• **Given problem a**: According to the Erdős–Kaplansky theorem text, the dual of an infinite-dimensional vector space over a division ring has dimension equal to what?

• **Document segment**:
English
Under a hypothesis from Erdős–Kaplansky, the dual of an infinite-dimensional space has dimension equal to the cardinality of its dual space of linear functionals.
Русский
Согласно гипотезе Эрдеша–Каплански, двойственное пространства бесконечной размерности имеет размерность, равную мощности пространства линейных функционалов.
LaTeX
$$$\operatorname{rank}_{\mathrm{MulOpposite}(K)}(V \to_K K) = \#(V \to_K K)$, assuming $\aleph_0 \le \operatorname{Module.rank}_K(V)$$$
Lean4
/-- The **Erdős-Kaplansky Theorem**: the dual of an infinite-dimensional vector space
over a division ring has dimension equal to its cardinality. -/
theorem rank_dual_eq_card_dual_of_aleph0_le_rank' {V : Type*} [AddCommGroup V] [Module K V] (h : ℵ₀ ≤ Module.rank K V) :
Module.rank Kᵐᵒᵖ (V →ₗ[K] K) = #(V →ₗ[K] K) :=
by
obtain ⟨⟨ι, b⟩⟩ := Module.Free.exists_basis (R := K) (M := V)
rw [← b.mk_eq_rank'', aleph0_le_mk_iff] at h
have e := (b.constr Kᵐᵒᵖ (M' := K)).symm.trans (LinearEquiv.piCongrRight fun _ ↦ MulOpposite.opLinearEquiv Kᵐᵒᵖ)
rw [e.rank_eq, e.toEquiv.cardinal_eq]
apply rank_fun_infinite

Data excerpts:
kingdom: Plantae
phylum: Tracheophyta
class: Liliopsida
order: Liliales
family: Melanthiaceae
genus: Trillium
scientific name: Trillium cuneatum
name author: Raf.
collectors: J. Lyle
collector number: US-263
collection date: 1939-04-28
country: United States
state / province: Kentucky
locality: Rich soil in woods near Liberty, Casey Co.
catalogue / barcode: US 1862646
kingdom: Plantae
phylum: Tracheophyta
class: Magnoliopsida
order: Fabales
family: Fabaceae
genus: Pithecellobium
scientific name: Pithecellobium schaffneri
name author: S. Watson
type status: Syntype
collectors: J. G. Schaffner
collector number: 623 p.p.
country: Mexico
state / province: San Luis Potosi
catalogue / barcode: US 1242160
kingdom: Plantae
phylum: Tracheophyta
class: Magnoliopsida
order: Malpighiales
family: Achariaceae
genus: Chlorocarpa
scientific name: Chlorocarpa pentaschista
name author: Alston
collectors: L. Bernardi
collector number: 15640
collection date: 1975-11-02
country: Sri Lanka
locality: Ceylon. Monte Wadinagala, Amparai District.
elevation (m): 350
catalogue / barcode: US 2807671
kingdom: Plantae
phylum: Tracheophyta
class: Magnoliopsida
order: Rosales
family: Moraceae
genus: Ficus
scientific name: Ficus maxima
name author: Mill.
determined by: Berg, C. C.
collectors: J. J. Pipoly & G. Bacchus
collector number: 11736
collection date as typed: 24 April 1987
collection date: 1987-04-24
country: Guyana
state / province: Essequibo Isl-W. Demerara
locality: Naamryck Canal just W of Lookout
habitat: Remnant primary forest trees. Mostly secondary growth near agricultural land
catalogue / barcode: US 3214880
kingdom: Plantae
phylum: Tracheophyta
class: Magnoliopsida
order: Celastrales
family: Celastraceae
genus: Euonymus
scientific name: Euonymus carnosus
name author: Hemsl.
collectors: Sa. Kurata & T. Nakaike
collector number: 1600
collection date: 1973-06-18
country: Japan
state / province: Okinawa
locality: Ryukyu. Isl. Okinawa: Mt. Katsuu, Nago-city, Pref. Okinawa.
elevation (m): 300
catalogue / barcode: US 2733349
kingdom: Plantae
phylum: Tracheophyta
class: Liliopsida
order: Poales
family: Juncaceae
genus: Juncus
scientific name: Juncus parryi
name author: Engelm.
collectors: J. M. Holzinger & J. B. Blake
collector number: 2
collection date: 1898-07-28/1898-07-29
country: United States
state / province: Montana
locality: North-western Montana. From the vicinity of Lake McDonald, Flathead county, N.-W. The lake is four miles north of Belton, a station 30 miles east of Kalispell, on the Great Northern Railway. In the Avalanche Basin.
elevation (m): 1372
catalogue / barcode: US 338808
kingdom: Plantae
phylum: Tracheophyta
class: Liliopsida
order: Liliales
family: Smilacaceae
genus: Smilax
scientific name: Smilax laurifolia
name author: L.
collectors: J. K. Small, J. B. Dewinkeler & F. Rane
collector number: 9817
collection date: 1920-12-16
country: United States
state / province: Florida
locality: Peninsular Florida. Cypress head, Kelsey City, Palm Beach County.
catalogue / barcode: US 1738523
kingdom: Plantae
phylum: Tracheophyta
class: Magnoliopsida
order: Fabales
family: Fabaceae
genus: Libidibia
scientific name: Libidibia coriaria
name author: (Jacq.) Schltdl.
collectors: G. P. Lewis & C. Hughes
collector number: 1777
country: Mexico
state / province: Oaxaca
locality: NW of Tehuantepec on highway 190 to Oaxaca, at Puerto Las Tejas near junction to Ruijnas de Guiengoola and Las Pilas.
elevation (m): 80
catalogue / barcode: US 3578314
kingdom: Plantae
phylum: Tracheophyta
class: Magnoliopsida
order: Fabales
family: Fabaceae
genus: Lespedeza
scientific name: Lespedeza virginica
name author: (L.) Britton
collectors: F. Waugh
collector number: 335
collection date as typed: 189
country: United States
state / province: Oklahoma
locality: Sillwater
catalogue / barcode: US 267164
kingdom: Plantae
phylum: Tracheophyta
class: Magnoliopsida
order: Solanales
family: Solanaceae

• **Given problem b**: Take everything in the rows from the line containing "collectors: F. Waugh" down to the last of the rows, substitute "nation" for "country", and give those lines back otherwise unchanged.

• **Exercise answer a**: Its cardinality.

• **Exercise answer b**:
collectors: F. Waugh
collector number: 335
collection date as typed: 189
nation: United States
state / province: Oklahoma
locality: Sillwater
catalogue / barcode: US 267164
kingdom: Plantae
phylum: Tracheophyta
class: Magnoliopsida
order: Solanales
family: Solanaceae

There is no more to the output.